Detecting solar panels from satellite images
Abstract
This study leverages deep learning for segmenting solar panels in satellite imagery to enable tracking of installation process on large solar farms. A custom segmentation ResNet-based model was developed in PyTorch, to achieved 71% Jaccard index (aka IoU) on a validation dataset. ColorJitter was shown to be a good augmentation to combat influence of clouds and shadows in the images. GitHub repo.
Data
Raw images of solar farms were provided using Airbus Defence and Space satellites, followed by manual labeling using LabelMe software. The large (~1GB) satellite images were split into smaller ones (256x256 pixels size), and total of 449 labels of 3 classes: racks, common panels, and dense panels were obtained.
Augmentation
It was insightful to plot mean and standard deviation of labeled and unlabeled images to identified range for ColorJitter as augmentation:
Labeled and unlabeled data have decent overlap, with non-covered datapoints typically being clouds (high mean, low stdev) or with partial out-of-bounds, i.e. black, zones (low mean). See main_experimentation.py
for examples.
Training
I used Adam
optimizer and weighed CrossEntropyLoss
. Segmentation was based on UNet-like architecture and this paper (see models.py):
Training for 120 epoch took about 6 minutes (RTX5000). Achieved 71% Jaccard index (aka IoU) on validation dataset.
Inference
Finally, I evaluated and stitched together predicted images back into large satellite images (size ~1Gb, showing here only smaller section):
(Note: some missing patches in the image were used for training).

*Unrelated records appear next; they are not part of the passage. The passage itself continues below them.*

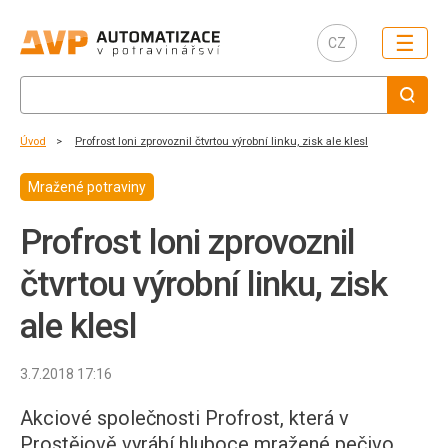
☰
CZ
Úvod
Profrost loni zprovoznil čtvrtou výrobní linku, zisk ale klesl
Mražené potraviny
Profrost loni zprovoznil
čtvrtou výrobní linku, zisk
ale klesl
3.7.2018 17:16
Akciové společnosti Profrost, která v
Prostějově vyrábí hluboce mražené pečivo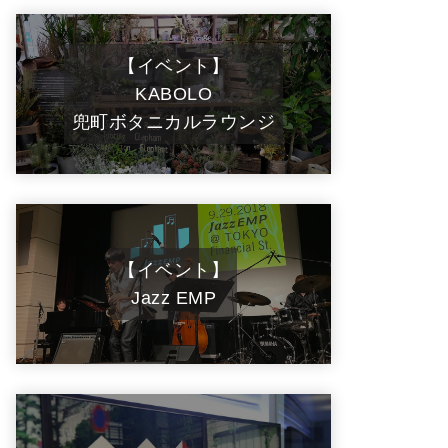
【イベント】
KABOLO
兜町ボタニカルラウンジ
【イベント】
Jazz EMP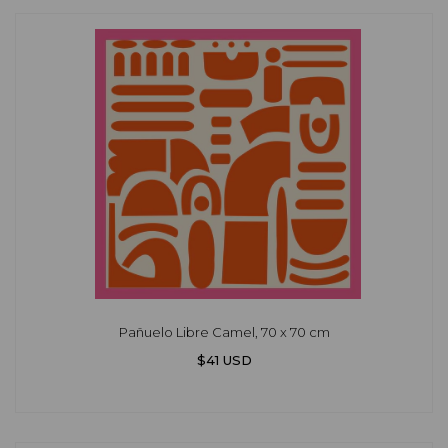
Pañuelo Libre Camel, 70 x 70 cm
$41 USD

Shadows and clouds are probably the biggest obstacle for precise counting. While augmentations can help to some extent, ideally multiple images of the same solar farm should be obtained and combined for thorough coverage.
The following are some notable examples.
Handling multiple classes:
Handling different backgrounds:
And here are the common failures, mostly shades and clouds:
Conclusion
Object segmentation has shown to perform well for solar panel detection. Augmentation using brightness and contrast improved detection significantly.
Number of solar panels is calculated knowing pixel resolution is 50cm/pixel and panels width of about 100 cm (i.e. 2 pixels).
Small edge improvements can be done by allowing for some overlap when cropping large images and combining masks subsequently.
References: Boiler-plate code based on a book “PyTorch: Step by Step” by Daniel Voigt Godoy.